Following its own agenda, the BJP placed in regional newspapers an advertisement showing Modi and Nitish together on a platform. Bihar has a large Muslim population which could not have been happy over the photo. Nitish had to act to assure the Muslims that the publication of the photo was BJP’s doing. His party, Janta Dal (U), tried to pepper the differences as if it was a personality clash. But Nitish Kumar’s approach was fundamentally different. He does not think that he can live with personalities like Modi if the BJP thrusts on Bihar. Whatever is the JDU thinking, it looks that Nitish Kumar would like to go it alone when the state goes to polls. He may well pave the path for a third front, badly needed in the country.

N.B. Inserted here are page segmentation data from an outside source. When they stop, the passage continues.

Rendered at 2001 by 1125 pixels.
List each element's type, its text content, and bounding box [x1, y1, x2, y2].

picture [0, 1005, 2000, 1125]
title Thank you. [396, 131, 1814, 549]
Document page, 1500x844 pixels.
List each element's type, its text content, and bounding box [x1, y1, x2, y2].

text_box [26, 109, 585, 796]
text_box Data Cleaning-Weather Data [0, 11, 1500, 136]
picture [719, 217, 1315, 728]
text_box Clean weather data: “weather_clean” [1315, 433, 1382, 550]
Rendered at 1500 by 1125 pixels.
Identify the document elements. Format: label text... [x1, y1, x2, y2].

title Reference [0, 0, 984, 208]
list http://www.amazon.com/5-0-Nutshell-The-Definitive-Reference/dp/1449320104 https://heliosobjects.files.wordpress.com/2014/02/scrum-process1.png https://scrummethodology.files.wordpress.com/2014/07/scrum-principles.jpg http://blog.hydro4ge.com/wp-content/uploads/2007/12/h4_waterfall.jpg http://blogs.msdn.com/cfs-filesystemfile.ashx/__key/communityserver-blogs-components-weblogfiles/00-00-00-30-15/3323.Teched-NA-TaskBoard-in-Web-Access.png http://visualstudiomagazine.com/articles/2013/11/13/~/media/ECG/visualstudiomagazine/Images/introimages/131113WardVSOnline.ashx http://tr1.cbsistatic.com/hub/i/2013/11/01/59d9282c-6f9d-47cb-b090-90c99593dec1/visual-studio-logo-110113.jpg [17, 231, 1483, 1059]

The BJP is beginning to understand Nitish’s long-term policy. It may therefore fight the state election on its own. Turning its back on Nitish, the BJP under the leadership of Nitin Gadkari, an RSS man, has made it clear that the party would rather sacrifice even an assured victory under Nitish than give up Modi who it wants to project as its prime minister candidate in the next Lok Sabha election. But party has gone over this exercise before and has found that Modi is not an acceptable face. Karnataka had to stop his visit when the state BJP government was contesting a by-election.

Rightist parties all over the world have been a wellspring of new ideas. Why is the BJP stuck at the same thinking since its inception? That Hinduism is in danger is not accepted by by Hindus, who constitute 80 per cent of India’s population. The electorates in Pakistan or Bangladesh do not return the candidates sponsored by the Jammiat Islami which appeals in the name of religion. In these countries also the Muslims who constitute the bulk of population do not think that Islam is in danger. Therefore the Jammiat gets less than a two-digit figure in elections.

The BJP is still the second biggest party in parliament and rules in some seven states. Its validity is not because it placates Hindu extremist elements but because it is considered by the voters as an alternative to the Congress. The left is still absorbed in its outmoded ideology. What do the people do? They want a viable alternative. Therefore, they turn to the BJP when they find the Congress increasingly corrupt and intolerably arrogant.

Were the BJP to become a centrist party and shed its anti-Muslim image, it could provide the alternative. Why doesn’t the party talk about economic programmes? The Congress adopts at every party meeting an economic resolution. The BJP does not even attempt to do so.

The Conservatives in the UK were out of power for 18 years because they were seen as a bunch of right wingers. They recovered only when they were seen adopting progressive steps. With the type of communal agenda the BJP has—and periodically there is an outcry for building the Ram temple where the Babri masjid stood before destruction—the party has little future. The mood of the country is different. It is looking forward to development.

In fact, I am surprised why Jaswant Singh is returning to the BJP without ensuring that it overcomes the tag of a yesterday party. True, his dilemma is that a politician has to have a platform to survive. But this is no basis for compromising with one’s principles. Or, maybe, this is the way the politicians function.

What is being rubbed into Jaswant Singh is that his return may coincide with the return of maverick Uma Bharti. Her qualification is that she jumped into the lap of Murli Manohar Joshi with joy when the Babri masjid was being pulled down, stone by stone. I thought Jaswant Singh was a sensitive person.